Aims: Among the isoforms of superoxide dismutase, SOD3 is uniquely associated with the extracellular matrix (ECM) by virtue of its heparin-binding domain (HBD). Substitution of arginine by glycine at amino acid 213 (R213G) of its HBD was first identified in patients with heart failure, followed by many studies that focused on the role of this variant (SOD3(R213G)) in ischemic heart disease and cardiovascular disease. However, the biological significance of this mutation in a physiological context is largely unknown.
Results: As a first step, we generated SOD3(R213G) transgenic mice, in which the variant gene was driven by the β-actin promoter allowing expression in all tissues. Unexpectedly, we found that SOD3(R213G) transgenic mice exhibited premature aging, including hair graying, abnormal gait, and a shortened life span. Specifically, the aged mice showed systemic inflammation and organ degeneration. In addition, aged SOD3(R213G) mice are susceptible to neutrophil-mediated inflammation. Among other functions, the neutrophils of SOD3(R213G) mice produce high amounts of reactive oxygen species, which would normally be controlled by SOD3 in ECM.

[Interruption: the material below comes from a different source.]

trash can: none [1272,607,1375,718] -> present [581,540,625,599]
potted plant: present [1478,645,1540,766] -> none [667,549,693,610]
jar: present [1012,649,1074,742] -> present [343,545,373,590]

Innovation: These findings showed for the first time that arginine 213 in the HBD of SOD3 is critical for maintaining proper organ function through moderating the normal innate immune response, which would otherwise lead to chronic inflammation and degenerative diseases in aged mice.
Conclusion: Therefore, patients with this variant may be treated with SOD3 as a therapeutic strategy to prevent or cure these diseases.